Mrs Sheehan was the mother of a soldier, Casey Sheehan, who had been killed in Iraq. The younger Sheehan was, like all the soldiers deployed there, a volunteer, and had even volunteered for duty in Iraq. But his mother used what the media constantly and ridiculously referred to as her “moral authority” — as if there were not hundreds of other such bereaved parents, including Casey’s father, who took a quite different view of the matter from hers — to portray him as a pathetic dupe of the wicked and corrupt Bush junta who had sent him there under false pretenses. By August of 2005 the monstrousness of such accusations, which might otherwise have suggested only that poor Mrs Sheehan had become mentally unhinged by her grief, had become so routine that the media hardly even noticed it anymore. With unintentional comedy, Jim Hoagland of the Washington Post solemnly averred that the President “owes Sheehan the respect of the meeting she seeks — if she demonstrates that she will show him the respect any elected president deserves.” Such respect as may be shown, that is, apart from her promiscuous allegations that he is to be considered a liar, a war criminal, a terrorist, and a self-aggrandizing murderer!

How could the media not realize then, when they made the seamless transition from retailing outrageous charges against President Bush’s conduct of foreign policy to retailing outrageous charges against his conduct of the disaster relief effort, that their own credibility had to be seriously undermined? Surely, no one not already persuaded of the worst about the President would regard as reliable witnesses those who had found nothing remarkable in his being characterized as Mrs Sheehan characterized him? Meanwhile, the media were as usual congratulating themselves for sniffing out the guilty parties. “Katrina rekindles adversarial media,” heralded USA Today. Howard Kurtz of the Washington Post was positively euphoric: “Journalism seems to have recovered its reason for being,” he wrote, adding that the media’s “activist stance, which would have drawn flak had it come from American reporters in Iraq, seemed utterly appropriate when applied to the yawning gap between mounting casualties and reassuring rhetoric. For once, reporters were acting like concerned citizens, not passive observers. And they were letting their emotions show, whether it was ABC’s Robin Roberts choking up while recalling a visit to her mother on the Gulf Coast or CNN’s Jeanne Meserve crying as she described the dead and injured she had seen.”
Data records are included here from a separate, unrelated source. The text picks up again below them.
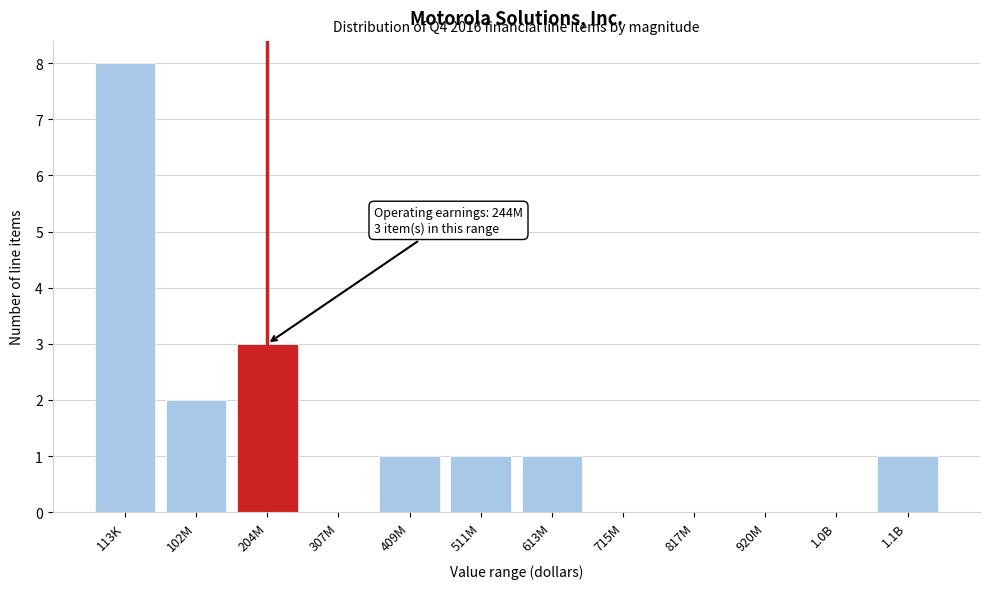

Reading left to right, extract all data points from this chart.

113K=8	102M=2	204M=3	307M=0	409M=1	511M=1	613M=1	715M=0	817M=0	920M=0	1.0B=0	1.1B=1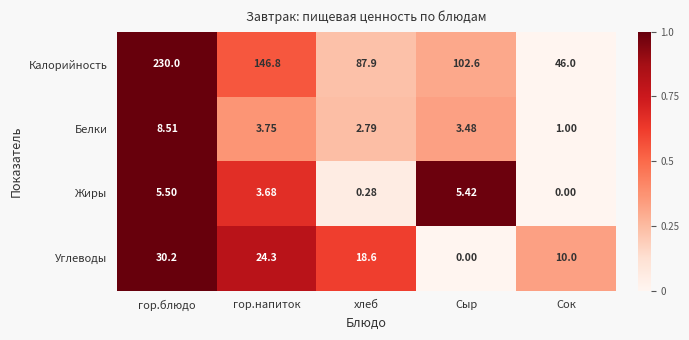

Is the value of Углеводы at гор.блюдо greater than the value of Калорийность at Сыр?

No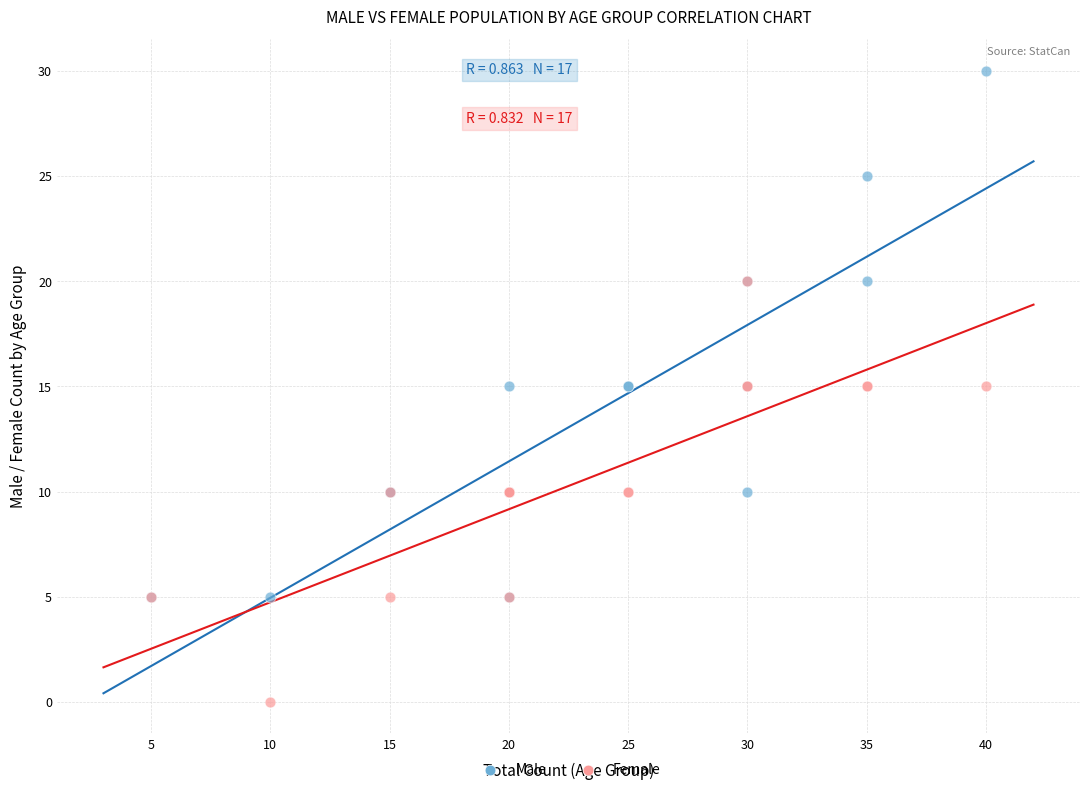

Which series contains the highest Y value?

Male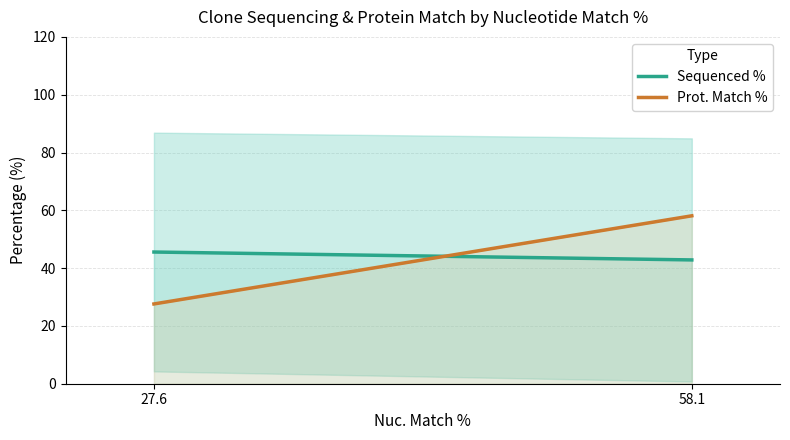

What is the average value of the Sequenced % series?

44.2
Ah yes, real emotion! That’s what the media love to see, even when it is their own. Like Mrs Sheehan’s grief, it is the infallible guarantee of moral authenticity. Interestingly, Kurtz chose to end his celebration of his journalistic colleagues’ new-found purpose by casting aspersions on their former coverage of Natalee Holloway. “Maybe, just maybe,” he concluded, “journalism needs to bring more passion to the table — and not just when cable shows are obsessing on the latest missing white woman.” That seems rather a gratuitous slap at poor Natalee, who never asked to become either a moral exemplum or poster-girl for media irresponsibility. My apologies, then, for mentioning that, whatever else it may be, Miss Holloway’s example can serve as a melancholy reminder that the one thing media moralizing, implicit or explicit, can always be counted on to demonstrate is the ineffable smugness and self-righteousness of the moralizers.